#### Problem set
1. List every Python file name and every SciPy or TensorFlow function named in the thread about black stylized output.
2. According to the thread about black stylized output, how many images are in the content dataset the poster used?

I have trained the model using another content dataset with the given styles images of Monet, but it seems it will soon collapse and output entirely black stylized images.
I've tried discarding the image augmentation process and scipy.misc.imresize(), but it still can not work with this content dataset (150,000 jpg images with generally 1800+ pixels).
Would you please give me some tips or suggestions about this issue? Such as trying another learning rate/discriminator success rate.
Thanks for your time in advance.

dimakot55 · 2018-12-16T23:41:45Z

We also have experienced similar issues for some datasets. To the best of my knowledge this is caused by either

some numerical instabilty of the loss function self.loss = sce_criterion in model.py (sce_criterion is defined in module.py) which relies on computing tf.nn.sigmoid_cross_entropy_with_logits involving computation exp(x). But this is unlikely since TF team have checked such a common in practice function.

#### Supplied data
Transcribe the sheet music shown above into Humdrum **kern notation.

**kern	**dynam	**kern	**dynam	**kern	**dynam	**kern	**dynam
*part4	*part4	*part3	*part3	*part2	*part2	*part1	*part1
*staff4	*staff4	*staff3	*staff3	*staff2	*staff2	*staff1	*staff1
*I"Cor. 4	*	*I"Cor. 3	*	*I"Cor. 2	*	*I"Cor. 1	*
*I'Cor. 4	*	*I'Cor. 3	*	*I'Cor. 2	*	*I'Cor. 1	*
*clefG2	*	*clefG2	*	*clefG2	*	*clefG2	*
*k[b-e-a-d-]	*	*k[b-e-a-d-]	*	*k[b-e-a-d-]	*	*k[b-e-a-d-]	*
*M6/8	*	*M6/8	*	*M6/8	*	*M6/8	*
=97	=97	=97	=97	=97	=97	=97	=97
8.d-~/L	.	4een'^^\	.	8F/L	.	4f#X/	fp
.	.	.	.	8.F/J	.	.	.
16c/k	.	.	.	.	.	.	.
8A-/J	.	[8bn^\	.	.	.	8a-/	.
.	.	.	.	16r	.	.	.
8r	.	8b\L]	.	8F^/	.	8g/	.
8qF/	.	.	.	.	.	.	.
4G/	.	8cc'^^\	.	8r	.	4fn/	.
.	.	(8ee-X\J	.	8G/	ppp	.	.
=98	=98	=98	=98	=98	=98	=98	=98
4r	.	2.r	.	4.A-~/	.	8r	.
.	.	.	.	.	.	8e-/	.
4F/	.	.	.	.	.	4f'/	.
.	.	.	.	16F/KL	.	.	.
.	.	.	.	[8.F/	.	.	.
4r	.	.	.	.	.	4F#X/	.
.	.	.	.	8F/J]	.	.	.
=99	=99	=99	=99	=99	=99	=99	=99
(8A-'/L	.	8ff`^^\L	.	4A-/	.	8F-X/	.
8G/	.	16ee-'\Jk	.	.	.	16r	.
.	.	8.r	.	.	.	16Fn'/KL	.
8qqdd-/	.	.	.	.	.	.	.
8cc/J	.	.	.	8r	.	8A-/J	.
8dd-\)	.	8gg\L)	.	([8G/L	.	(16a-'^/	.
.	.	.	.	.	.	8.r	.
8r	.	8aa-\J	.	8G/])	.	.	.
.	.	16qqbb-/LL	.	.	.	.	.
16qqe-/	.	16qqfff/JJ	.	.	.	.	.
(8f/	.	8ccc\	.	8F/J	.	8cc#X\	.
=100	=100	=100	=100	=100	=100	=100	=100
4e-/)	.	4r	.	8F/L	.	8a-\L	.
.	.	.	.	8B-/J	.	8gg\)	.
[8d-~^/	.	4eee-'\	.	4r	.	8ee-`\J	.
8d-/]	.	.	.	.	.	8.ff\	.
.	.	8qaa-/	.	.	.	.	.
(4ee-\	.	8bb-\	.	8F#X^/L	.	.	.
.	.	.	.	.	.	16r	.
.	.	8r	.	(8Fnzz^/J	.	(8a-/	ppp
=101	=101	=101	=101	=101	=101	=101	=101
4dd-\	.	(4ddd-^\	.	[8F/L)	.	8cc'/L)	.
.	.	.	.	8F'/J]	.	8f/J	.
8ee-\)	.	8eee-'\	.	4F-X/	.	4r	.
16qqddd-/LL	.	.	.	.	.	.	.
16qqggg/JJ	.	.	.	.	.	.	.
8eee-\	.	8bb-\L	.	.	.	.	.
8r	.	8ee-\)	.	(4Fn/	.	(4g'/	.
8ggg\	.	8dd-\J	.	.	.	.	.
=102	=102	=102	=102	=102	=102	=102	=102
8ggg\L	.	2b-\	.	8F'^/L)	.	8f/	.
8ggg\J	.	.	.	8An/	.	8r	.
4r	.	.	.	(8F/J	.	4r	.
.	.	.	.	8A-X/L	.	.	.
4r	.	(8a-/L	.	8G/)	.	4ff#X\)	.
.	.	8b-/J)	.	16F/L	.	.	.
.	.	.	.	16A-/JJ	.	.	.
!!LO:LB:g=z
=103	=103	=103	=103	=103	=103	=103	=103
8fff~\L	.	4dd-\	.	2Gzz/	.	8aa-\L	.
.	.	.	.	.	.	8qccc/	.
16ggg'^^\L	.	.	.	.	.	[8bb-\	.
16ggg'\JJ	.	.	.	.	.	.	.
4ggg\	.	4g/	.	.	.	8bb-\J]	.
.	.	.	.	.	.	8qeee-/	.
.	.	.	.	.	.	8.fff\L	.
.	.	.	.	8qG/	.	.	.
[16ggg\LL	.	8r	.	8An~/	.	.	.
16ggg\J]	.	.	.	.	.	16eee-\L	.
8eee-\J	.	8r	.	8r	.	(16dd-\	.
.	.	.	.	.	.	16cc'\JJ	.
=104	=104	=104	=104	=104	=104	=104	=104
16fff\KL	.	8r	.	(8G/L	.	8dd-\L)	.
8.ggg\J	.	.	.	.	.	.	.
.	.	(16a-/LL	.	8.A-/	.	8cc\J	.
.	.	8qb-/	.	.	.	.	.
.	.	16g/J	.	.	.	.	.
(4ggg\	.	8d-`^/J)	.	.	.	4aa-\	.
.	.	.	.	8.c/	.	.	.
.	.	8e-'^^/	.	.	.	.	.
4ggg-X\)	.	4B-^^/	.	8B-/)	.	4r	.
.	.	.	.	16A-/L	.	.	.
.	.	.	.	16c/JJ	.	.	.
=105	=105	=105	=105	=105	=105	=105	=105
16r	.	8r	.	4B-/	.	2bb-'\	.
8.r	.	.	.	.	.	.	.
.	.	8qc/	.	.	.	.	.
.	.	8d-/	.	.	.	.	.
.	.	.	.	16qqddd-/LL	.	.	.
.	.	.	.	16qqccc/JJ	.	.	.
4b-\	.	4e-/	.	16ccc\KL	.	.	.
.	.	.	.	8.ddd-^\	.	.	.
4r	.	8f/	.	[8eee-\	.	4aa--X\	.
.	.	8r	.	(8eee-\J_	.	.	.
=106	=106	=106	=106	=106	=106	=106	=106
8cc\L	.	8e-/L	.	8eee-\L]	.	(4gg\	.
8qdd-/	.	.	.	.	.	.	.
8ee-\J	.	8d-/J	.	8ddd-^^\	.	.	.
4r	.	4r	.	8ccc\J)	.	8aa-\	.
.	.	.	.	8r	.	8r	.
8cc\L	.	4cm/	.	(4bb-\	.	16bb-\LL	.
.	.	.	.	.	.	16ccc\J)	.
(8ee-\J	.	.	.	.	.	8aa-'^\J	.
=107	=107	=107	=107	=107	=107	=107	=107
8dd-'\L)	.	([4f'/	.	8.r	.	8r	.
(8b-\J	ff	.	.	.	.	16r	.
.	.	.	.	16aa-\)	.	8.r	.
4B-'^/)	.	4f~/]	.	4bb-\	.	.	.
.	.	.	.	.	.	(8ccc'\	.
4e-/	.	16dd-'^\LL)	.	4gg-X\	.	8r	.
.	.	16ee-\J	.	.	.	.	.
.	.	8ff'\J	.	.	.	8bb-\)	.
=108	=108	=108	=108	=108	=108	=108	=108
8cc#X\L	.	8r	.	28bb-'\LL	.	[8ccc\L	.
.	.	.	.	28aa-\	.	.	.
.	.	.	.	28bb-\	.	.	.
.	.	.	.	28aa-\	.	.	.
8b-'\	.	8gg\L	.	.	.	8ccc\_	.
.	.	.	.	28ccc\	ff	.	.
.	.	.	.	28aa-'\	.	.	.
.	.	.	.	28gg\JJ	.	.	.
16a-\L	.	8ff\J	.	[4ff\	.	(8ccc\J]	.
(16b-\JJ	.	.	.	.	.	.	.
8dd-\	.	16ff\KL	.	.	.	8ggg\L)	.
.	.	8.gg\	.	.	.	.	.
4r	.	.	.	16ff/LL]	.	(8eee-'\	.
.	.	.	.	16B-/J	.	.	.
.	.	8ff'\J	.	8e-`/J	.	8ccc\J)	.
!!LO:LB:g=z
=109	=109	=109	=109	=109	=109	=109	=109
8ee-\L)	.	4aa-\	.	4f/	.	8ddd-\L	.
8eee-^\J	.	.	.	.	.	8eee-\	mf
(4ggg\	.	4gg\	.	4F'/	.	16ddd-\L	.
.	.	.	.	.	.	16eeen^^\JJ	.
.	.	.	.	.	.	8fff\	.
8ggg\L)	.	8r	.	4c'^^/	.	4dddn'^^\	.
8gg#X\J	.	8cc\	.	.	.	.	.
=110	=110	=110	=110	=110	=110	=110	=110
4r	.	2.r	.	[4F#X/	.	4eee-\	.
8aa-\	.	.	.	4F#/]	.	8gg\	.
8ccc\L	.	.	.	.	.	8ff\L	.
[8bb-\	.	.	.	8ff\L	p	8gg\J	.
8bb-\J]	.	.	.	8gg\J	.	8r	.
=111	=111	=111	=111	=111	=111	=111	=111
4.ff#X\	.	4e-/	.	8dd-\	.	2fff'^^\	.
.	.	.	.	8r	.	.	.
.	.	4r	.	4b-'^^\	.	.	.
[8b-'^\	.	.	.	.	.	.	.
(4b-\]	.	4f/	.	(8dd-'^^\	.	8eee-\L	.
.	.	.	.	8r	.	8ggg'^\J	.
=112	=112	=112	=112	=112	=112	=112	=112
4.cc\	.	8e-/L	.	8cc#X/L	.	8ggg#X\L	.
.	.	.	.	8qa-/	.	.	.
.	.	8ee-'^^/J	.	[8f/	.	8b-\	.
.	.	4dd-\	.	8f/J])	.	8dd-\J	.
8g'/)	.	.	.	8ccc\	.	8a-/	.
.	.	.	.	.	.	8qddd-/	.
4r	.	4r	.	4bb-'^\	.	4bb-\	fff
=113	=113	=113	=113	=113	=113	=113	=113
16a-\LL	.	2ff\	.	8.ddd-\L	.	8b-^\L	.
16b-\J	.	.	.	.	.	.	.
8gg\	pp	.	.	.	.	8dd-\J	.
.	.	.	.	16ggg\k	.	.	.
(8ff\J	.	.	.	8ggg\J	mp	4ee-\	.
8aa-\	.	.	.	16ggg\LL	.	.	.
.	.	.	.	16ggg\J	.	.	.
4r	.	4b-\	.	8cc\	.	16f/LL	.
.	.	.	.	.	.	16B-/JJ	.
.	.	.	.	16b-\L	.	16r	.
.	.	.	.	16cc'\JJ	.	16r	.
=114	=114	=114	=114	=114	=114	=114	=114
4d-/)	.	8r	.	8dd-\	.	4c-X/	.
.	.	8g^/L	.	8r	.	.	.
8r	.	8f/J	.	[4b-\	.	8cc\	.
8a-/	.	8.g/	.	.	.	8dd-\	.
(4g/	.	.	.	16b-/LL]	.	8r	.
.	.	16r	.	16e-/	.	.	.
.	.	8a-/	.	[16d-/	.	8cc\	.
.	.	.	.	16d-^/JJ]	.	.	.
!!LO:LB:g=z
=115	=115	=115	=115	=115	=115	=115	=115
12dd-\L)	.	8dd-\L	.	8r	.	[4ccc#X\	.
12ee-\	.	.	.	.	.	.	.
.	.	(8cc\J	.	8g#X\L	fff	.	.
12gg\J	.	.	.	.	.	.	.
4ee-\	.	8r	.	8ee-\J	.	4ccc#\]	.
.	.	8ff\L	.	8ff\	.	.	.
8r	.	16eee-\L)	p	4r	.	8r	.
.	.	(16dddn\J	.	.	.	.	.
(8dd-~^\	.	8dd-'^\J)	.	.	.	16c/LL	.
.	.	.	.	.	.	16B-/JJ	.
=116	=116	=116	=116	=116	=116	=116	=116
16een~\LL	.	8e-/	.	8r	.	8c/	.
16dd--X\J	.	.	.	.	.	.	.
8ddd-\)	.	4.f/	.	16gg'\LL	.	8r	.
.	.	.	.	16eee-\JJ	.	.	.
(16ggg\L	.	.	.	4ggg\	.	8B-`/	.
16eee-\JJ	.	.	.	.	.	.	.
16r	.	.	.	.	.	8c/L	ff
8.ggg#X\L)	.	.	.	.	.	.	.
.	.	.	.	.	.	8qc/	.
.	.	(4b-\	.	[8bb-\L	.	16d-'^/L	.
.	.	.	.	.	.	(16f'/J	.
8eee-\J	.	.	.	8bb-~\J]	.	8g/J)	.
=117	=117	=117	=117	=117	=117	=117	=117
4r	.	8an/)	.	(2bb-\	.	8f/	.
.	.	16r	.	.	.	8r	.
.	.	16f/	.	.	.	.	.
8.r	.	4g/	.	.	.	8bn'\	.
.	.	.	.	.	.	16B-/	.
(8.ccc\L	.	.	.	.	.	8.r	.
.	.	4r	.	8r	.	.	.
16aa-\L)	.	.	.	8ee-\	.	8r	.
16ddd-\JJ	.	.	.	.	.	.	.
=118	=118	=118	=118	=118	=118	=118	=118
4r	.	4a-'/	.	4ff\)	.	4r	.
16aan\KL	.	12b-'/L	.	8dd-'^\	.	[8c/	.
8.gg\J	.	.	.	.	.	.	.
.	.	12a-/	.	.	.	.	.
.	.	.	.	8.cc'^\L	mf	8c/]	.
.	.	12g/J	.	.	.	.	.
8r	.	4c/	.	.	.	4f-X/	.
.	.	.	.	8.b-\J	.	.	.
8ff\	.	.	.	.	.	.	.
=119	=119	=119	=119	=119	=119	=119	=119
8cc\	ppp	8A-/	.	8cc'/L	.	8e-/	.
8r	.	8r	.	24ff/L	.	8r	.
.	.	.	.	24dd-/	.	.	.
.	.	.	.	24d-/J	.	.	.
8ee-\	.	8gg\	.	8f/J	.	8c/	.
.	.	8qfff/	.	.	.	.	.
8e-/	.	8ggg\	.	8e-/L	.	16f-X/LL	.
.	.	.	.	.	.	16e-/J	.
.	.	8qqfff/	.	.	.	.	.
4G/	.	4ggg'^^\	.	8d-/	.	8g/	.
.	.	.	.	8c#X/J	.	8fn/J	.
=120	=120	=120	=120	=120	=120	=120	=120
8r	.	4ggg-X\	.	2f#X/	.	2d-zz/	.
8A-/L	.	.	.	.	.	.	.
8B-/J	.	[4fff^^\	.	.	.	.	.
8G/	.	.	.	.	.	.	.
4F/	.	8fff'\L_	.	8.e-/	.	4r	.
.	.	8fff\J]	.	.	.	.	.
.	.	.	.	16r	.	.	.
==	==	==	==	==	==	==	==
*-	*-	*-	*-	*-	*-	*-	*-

#### Full solutions
1.
- model.py
- module.py
- scipy.misc.imresize()
- tf.nn.sigmoid_cross_entropy_with_logits

2. 150,000 jpg images.